Mechanical ventilation of patients with acute respiratory distress syndrome (ARDS) should balance lung and diaphragm protective principles, challenging to achieve in routine clinical practice. This interventional non blinded pilot study was aimed to determine whether computerized decision support–based protocol is feasible to implement, resulting in the improvised acceptance for the diaphragm and lung-protective ventilation improving the clinical outcomes over historical controls, through a Phase I clinical trial.

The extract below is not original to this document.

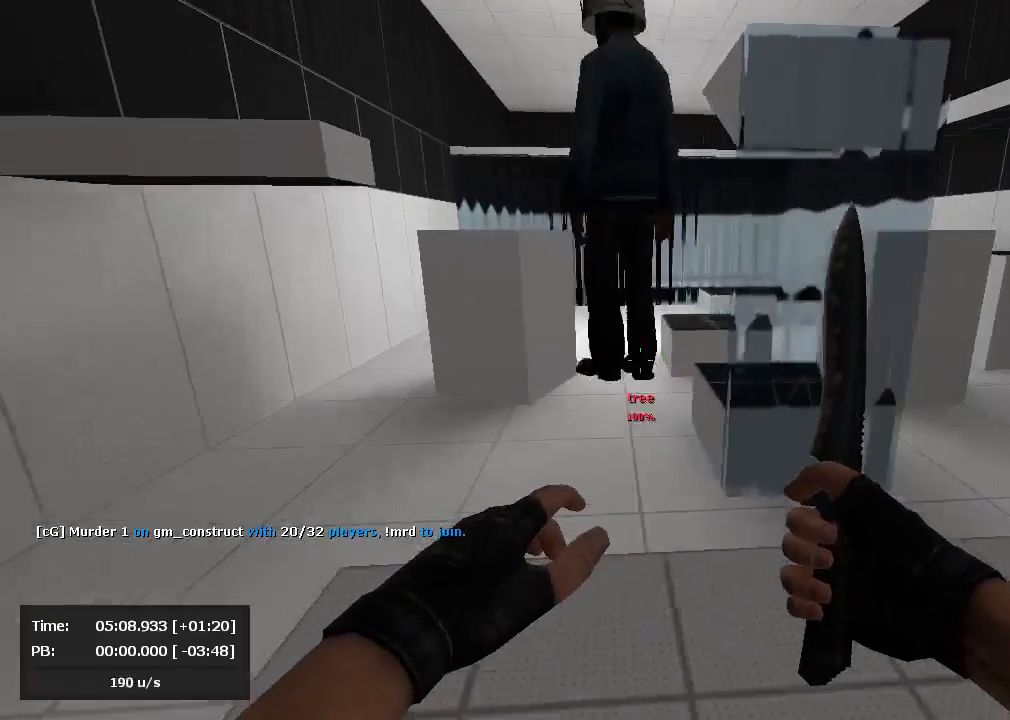
{"keys": ["d", "jump"], "mouse": ["right"], "events": [[310, "mouse_left", "up"], [333, "d", "down"], [333, "jump", "down"], [357, "mouse_right", "down"]]}
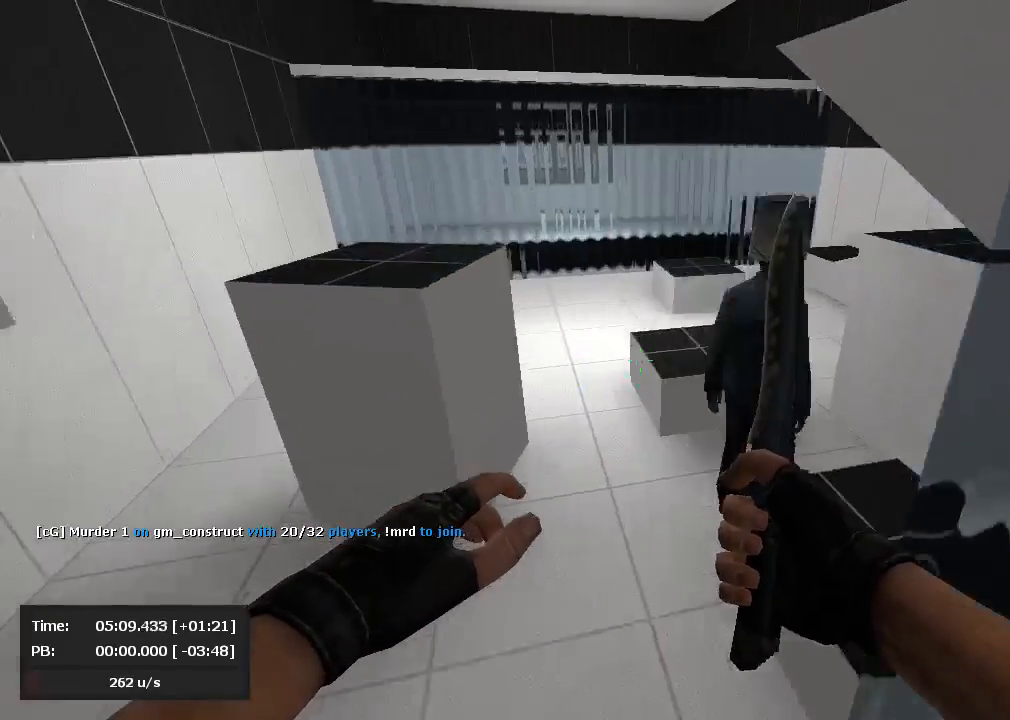
{"keys": ["d", "jump"], "mouse": ["right"], "events": [[48, "mouse_right", "up"], [71, "mouse_right", "down"], [119, "a", "down"], [119, "d", "up"], [190, "mouse_left", "down"], [190, "mouse_right", "up"], [333, "a", "up"], [333, "d", "down"], [333, "mouse_left", "up"], [333, "mouse_right", "down"]]}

Thirty-two mechanically ventilated children with ARDS were included. Acceptance of protocol recommendations was over 75%. The real-time effort-driven ventilator management was associated with more than six days devoid of ventilation, lesser duration until the primary spontaneous breathing trial, and three or fewer days on mechanical ventilation amongst survivors than historical controls while maintaining no difference in the reintubation rate. Cumulatively throughout the study, 76% of protocol recommendations were followed by bedside providers. In the acute phase, 75% oxygenation recommendations (PEEP and Fio2) and 75% ventilation recommendations (ΔP and ventilatory rate) were accepted. During the weaning phase, 84% of the recommendations (pressure support) were accepted.

In conclusion, a CDS-based protocol targeting lung- and diaphragm-protective ventilation, including esophageal manometry, can achieve high protocol adherence rates in children with ARDS. It was associated with more lung-protective ventilation and better clinical outcomes than historical control patients.